The Foreign Contribution (Regulation) Act, 2010 (FCRA) – The FCRA requires that NGOs report the source of foreign contributions they receive and grants government officials the right to revoke their licenses to receive donations. Employed primarily for non-partisan monitoring and regulation in its earliest years, the FCRA has been used by the current government since it came to power to revoke the licenses of more than 20,000 NGOs, primarily for technical reporting violations or on charges of engaging in “undesirable activities against public interest.” (Click here to read one such decision.) Critics have noted that a large number of Muslim and Christian charities, as well as NGOs advocating for religious freedom on behalf of religious and other minorities, appeared both on the list of NGOs with revoked licenses and on the list of those whose renewal applications were denied. As a result of losing their licenses, many NGOs have now radically downsized their operations, or, like Compassion International (which was accused of being a front for Christian proselytization), shuttered their India operations altogether. In its current use, then, the FCRA has become a tool to restrict and harry both minority religious institutions and those who fight for their rights.

Governmental Management of Temples and the “Essential Practices” Doctrine – The government of independent India continued the British practice of regulating affairs at some Hindu temples, viewing them as cultural treasures and intervening in particular when there were claims that they were mismanaged or discriminated against low-caste or other devotees. Many Hindus resent this regulation, and in recent years, there have been a number of high-profile court battles over whether the government or temple priests should manage affairs at several famous temples (those dedicated to Jagannath and Nataraja among them). No recent cases have provoked as much controversy, however, as that over whether the Ayyappan Temple at Sabarimala should cease its practice of prohibiting females between the ages of 10 and 50 from entering (a prohibition predicated on devotees’ belief in Ayyappan’s divine yogic celibacy).

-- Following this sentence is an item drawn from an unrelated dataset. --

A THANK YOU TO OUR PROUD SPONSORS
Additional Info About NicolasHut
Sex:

In September 2018, the Supreme Court weighed in, declaring that the exclusion of women was discriminatory and thus not a protected practice under freedom of religion statutes. Such an exclusion, the Court initially reasoned, was not an “essential practice” of Hinduism. After an extraordinary outpouring of dissent, however, the Supreme Court took the unusual step of referring the decision for review before a seven-judge panel, which is currently reconsidering the case. The Supreme Court’s decision was troubling to many of those concerned about institutional religious freedom (even to some of those who personally found the exclusion of women objectionable) because it represented an entrenchment of the notion that judges had the ability and power to determine what, within any particular religion, constituted an essential practice. (See this excellent academic article for more on the historical development of the “essential practices” doctrine.)

These are, of course, complex issues that are difficult to resolve because they can easily be framed in ways that counterpoise majority-to-minority interests, and the ideal of religious freedom to the ideal of gender, caste, and class equality. Nevertheless, each of these four situations features intrusive governmental intervention into religious affairs. Therefore, while heightened tensions between India’s majority and minority religious communities make perfect solidarity among them unlikely, there is perhaps some hope of generating unity around a platform aimed at expanding institutional religious freedom while reducing governmental regulation of religious behavior.